And there's the rub: do we really believe that something as massive as a national presidential campaign fundamentally shifts more than once or twice per election? It's another byproduct of millisecond news cycles: if today's story isn't game-changing, we might as well change the channel. And we can't have that. So this week, as the media grade each GOP convention speaker (game changers all!), let's test-drive a new sports analogy: game over.

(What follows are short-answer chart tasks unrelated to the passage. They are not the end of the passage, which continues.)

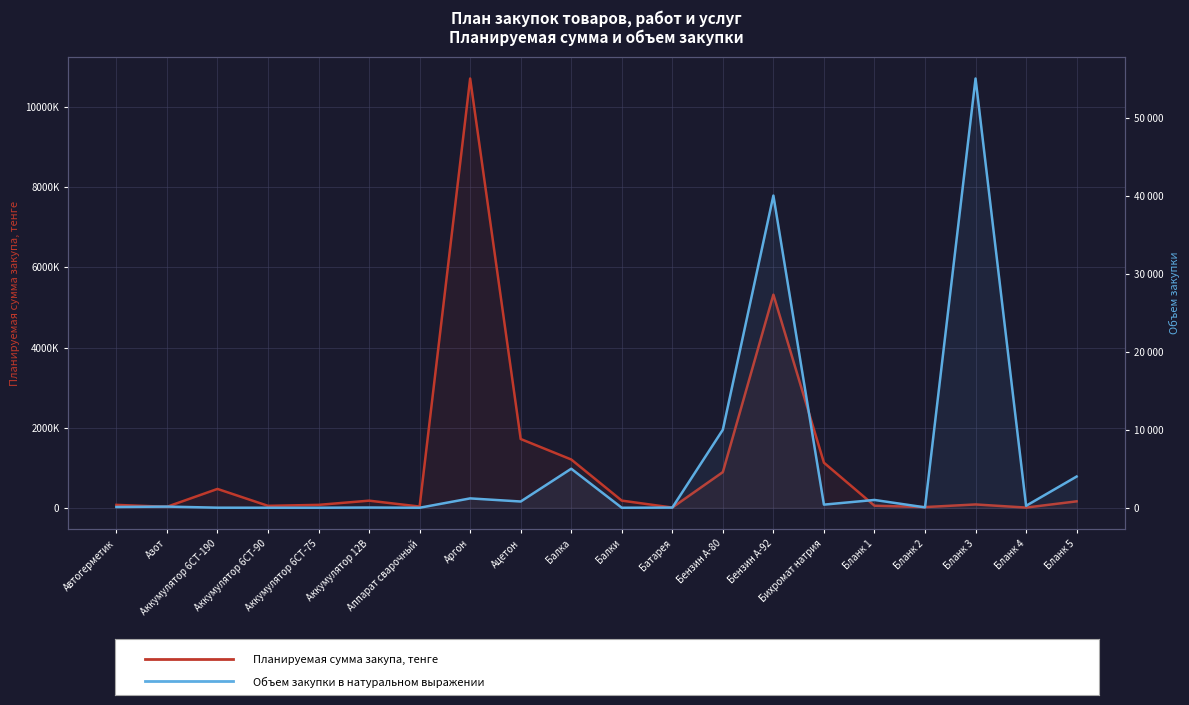

At which label does Объем закупки в натуральном выражении reach its minimum?

Балки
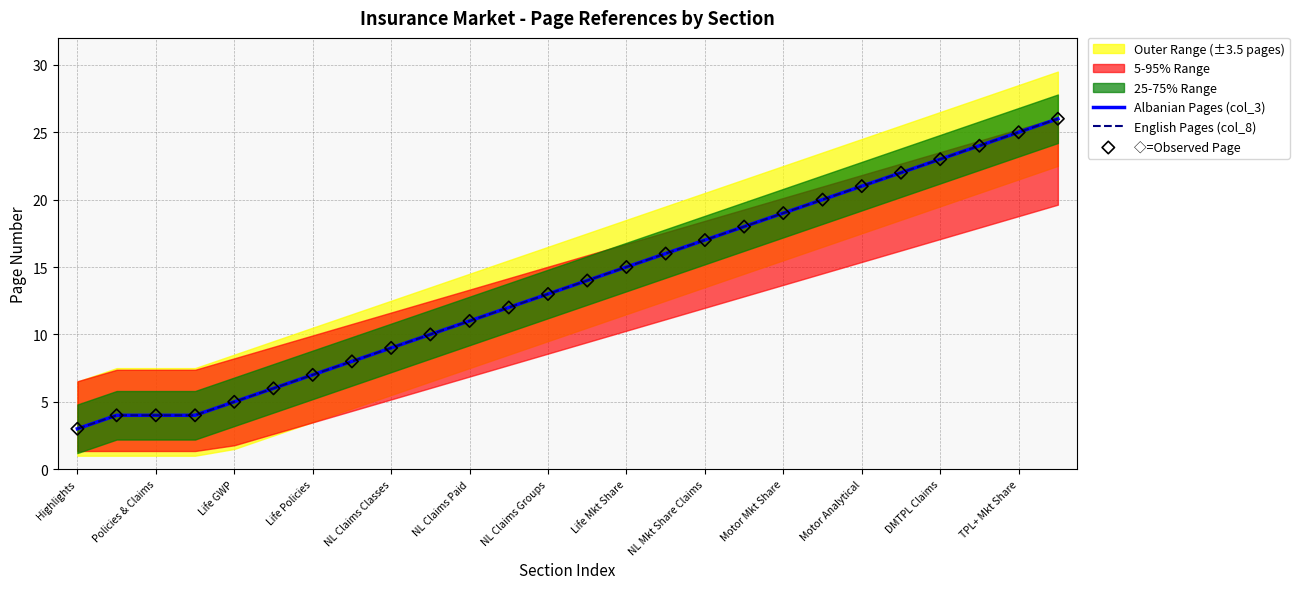

Which series has the largest total across all categories?

Albanian Pages (col_3)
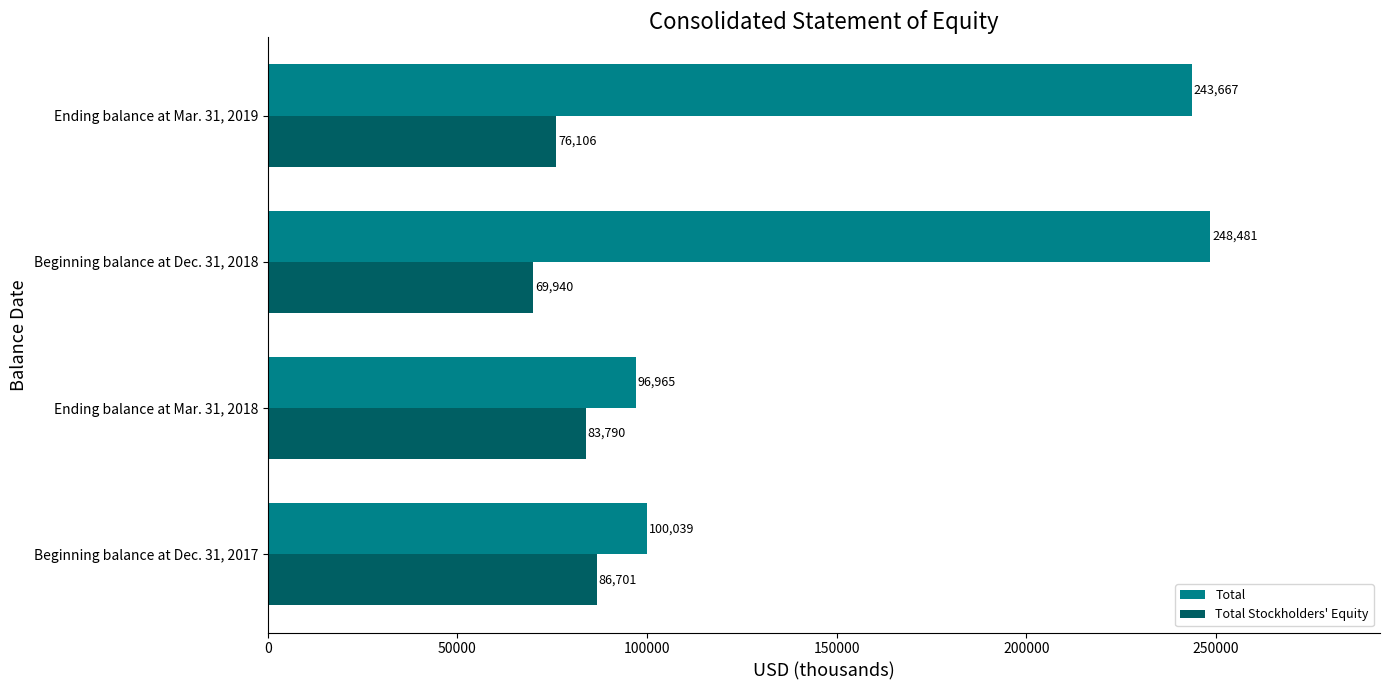

At which category is the sum across all series the highest?

Ending balance at Mar. 31, 2019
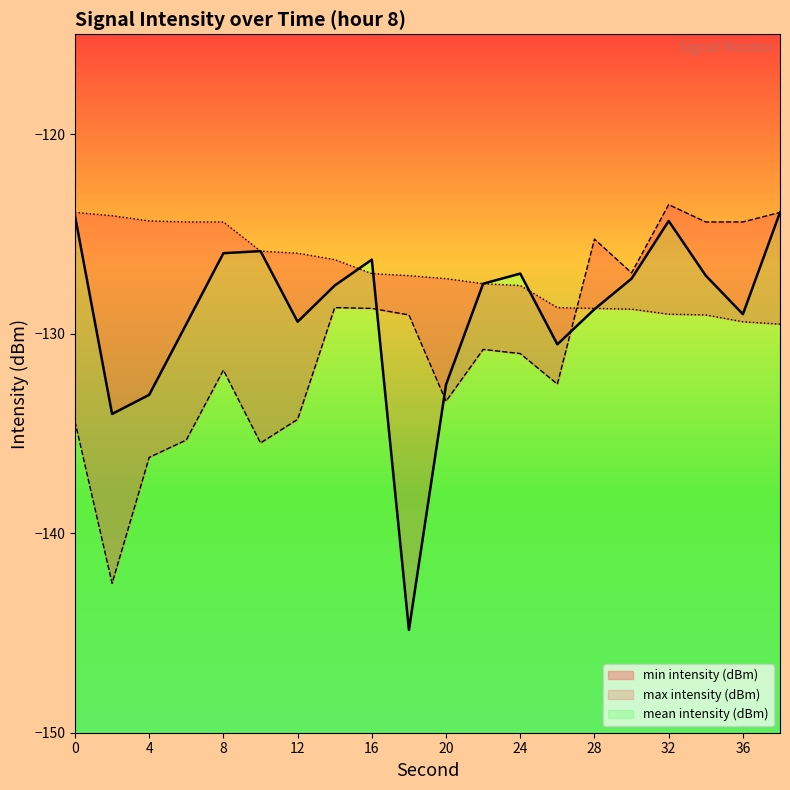

The mean intensity (dBm) series shows 6.8 at 16. True or false?

False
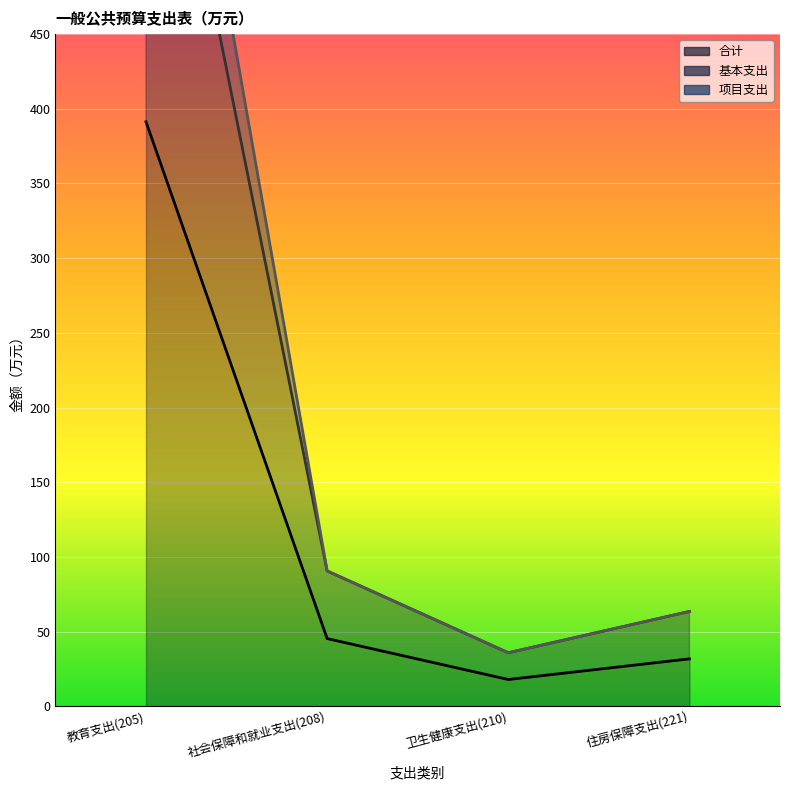

The 合计 series shows 24.7 at 社会保障和就业支出(208). True or false?

False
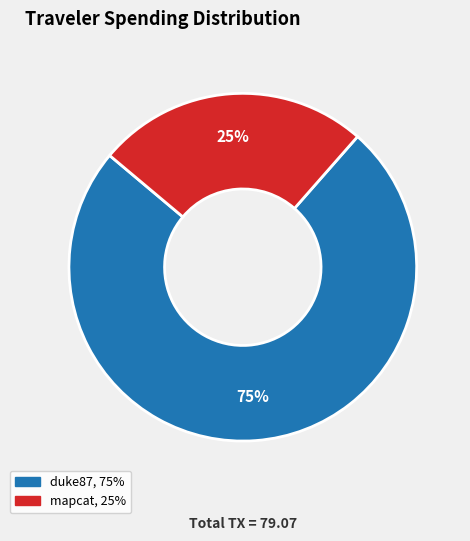

True or false: mapcat accounts for 25% of the total.

True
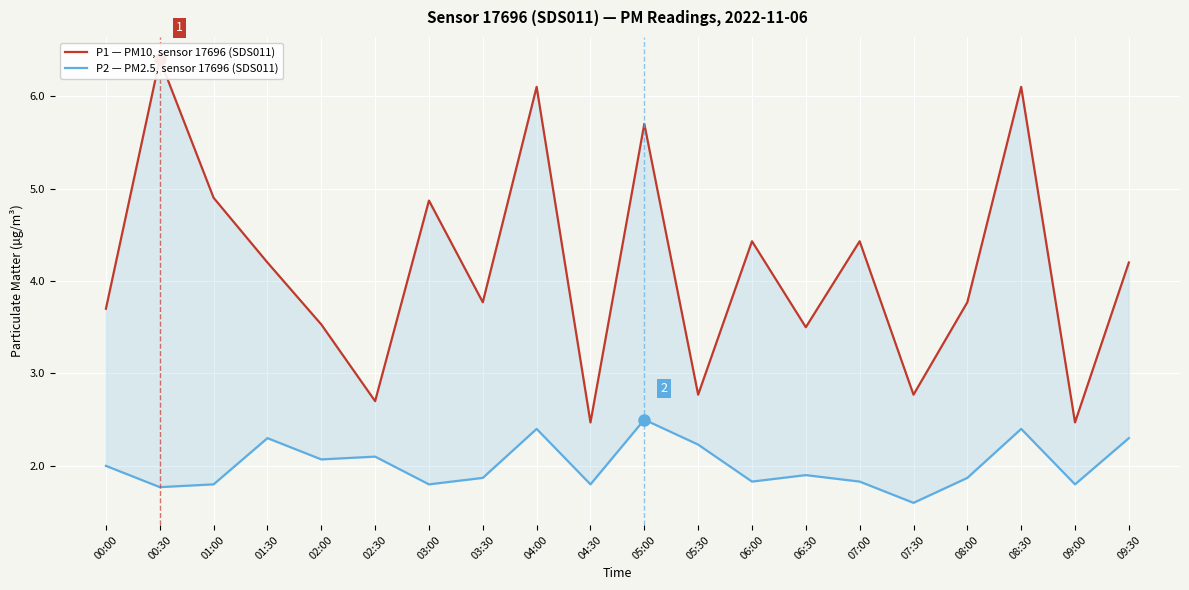

What is the value of the P1 — PM10, sensor 17696 (SDS011) point at the 20th from the left?

4.2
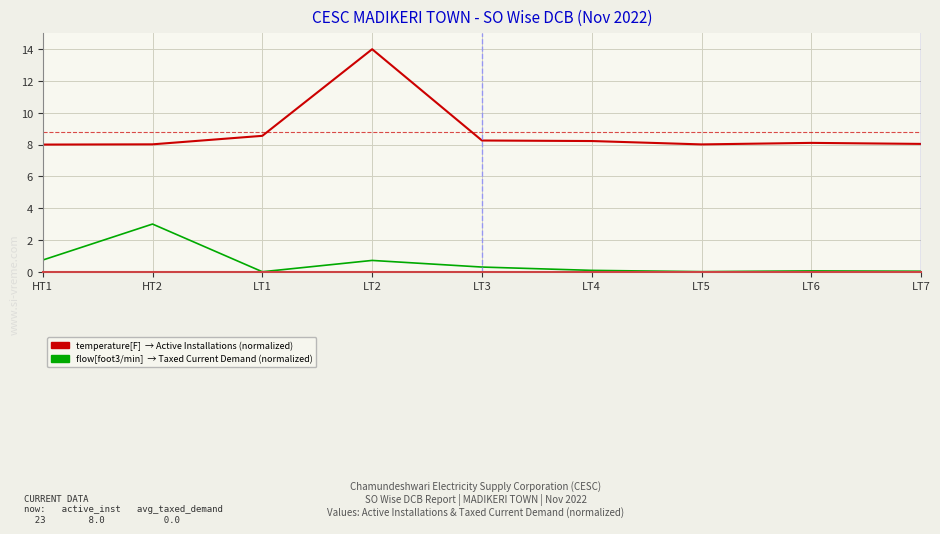

At which category is the sum across all series the highest?

LT2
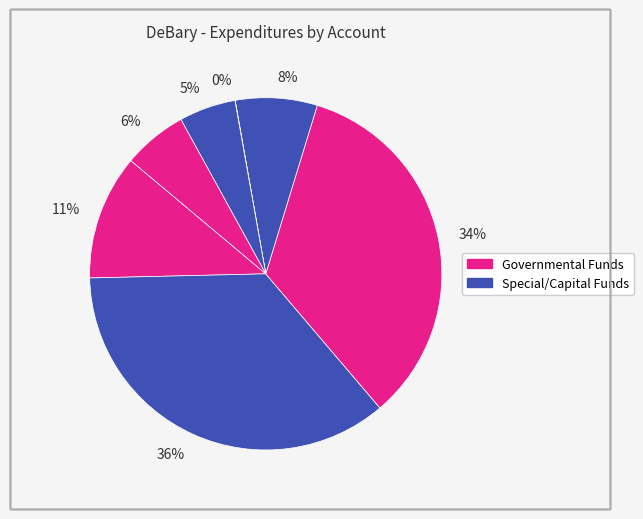

To the nearest percent, what is the combined percentage of 36% and 6%?

42%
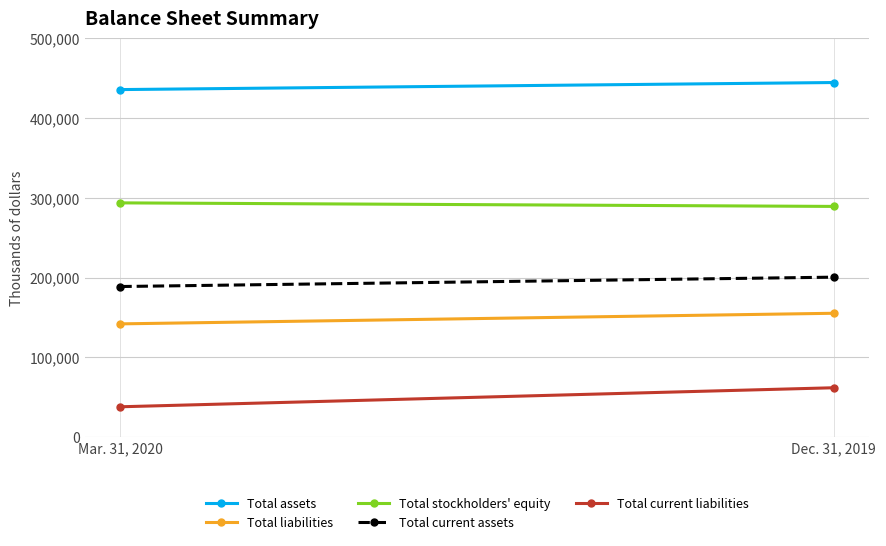

List the labels in order of Total assets value, largest first.

Dec. 31, 2019, Mar. 31, 2020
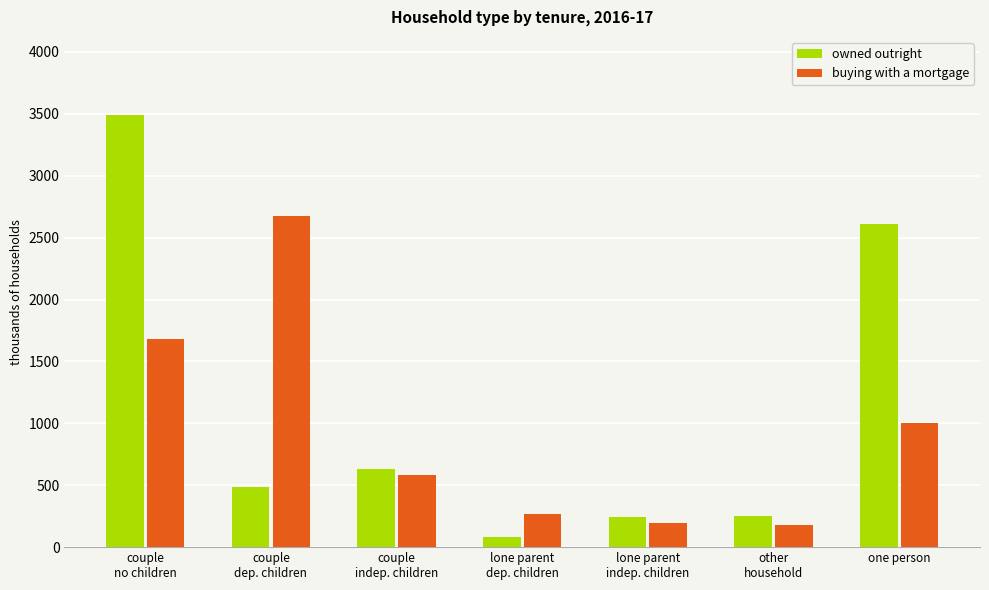

Rank the series at couple
no children from lowest to highest value.

buying with a mortgage, owned outright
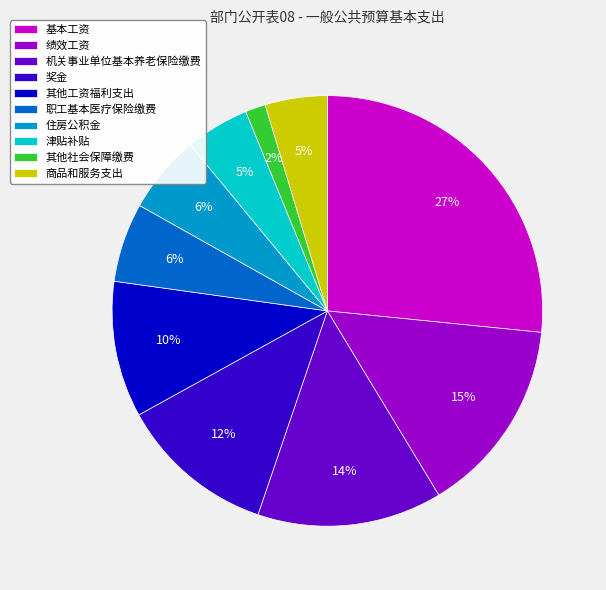

To the nearest percent, what portion does 职工基本医疗保险缴费 represent?

6%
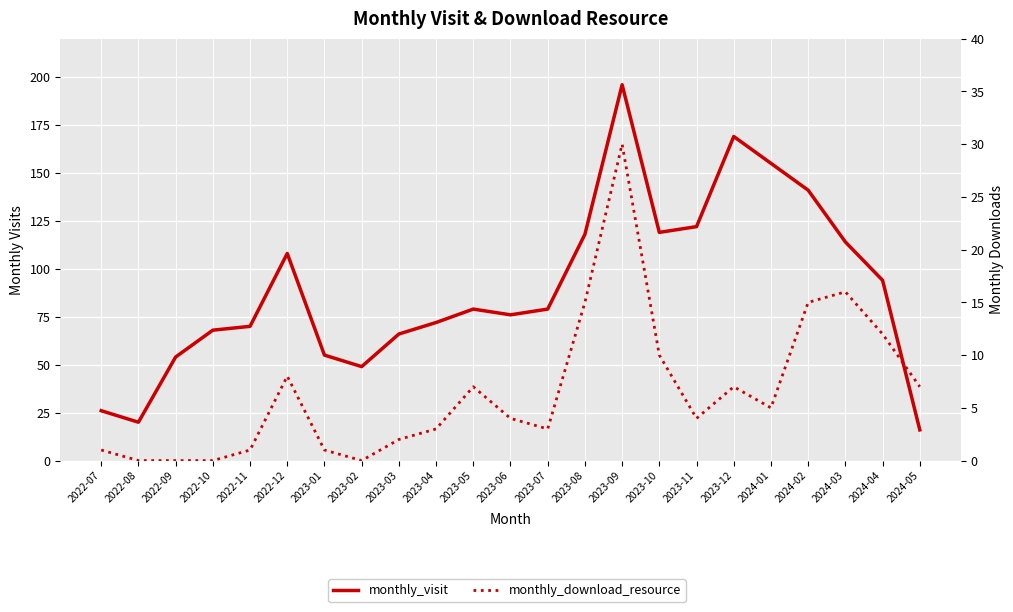

True or false: monthly_visit and monthly_download_resource cross at least once.

False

First of all, "game over" isn't a sports analogy (or metaphor for that matter), it's a video game analogy.  Unless you say "Game over, man, game over," in which case it's a reference to the movie Aliens.
 
Furthermore how fundamental does something have to be to be "game-changing?"  It's not as if game-changing events in actual, you know, games represent complete and utter paradigm shifts.  When Brett Favre throws a momentum-swinging interception, it's not like they all of a sudden start playing hockey.  To expect that "game-changing" events during a presidential campaign will yield actual, fundamental changes is kind of the same thing.  All it means is that the status quo has changed, that yesterday's or the previous moment's expectations are obsolete.  As much as Obama and his surrogates want to deny it, McCain's selection of Sarah Palin for VP seems to have done that: a glance at the most recent CNN and Zogby polls shows that Obama's post convention bounce is all but obliterated.  
 
Do all of these putative "game-changers" end panning out?  Of course not.  Insofar as the media blusters a lot, Ms. Ball is on the ball (oh no, another sports analogy, and a bad pun to boot).  But I'd like to point out that the Rev. Wright issue wasn't resolved with Obama's "exculpatory speech on race," or even after he disowned the pastor.  Instead it was overshadowed, by Tony Rezko and by Bill Ayers, who weren't themselves game-changers but insteadn an established pattern.
 
At least the media isnt going "BOOM!" and "doink!" like John Madden while all this is going on.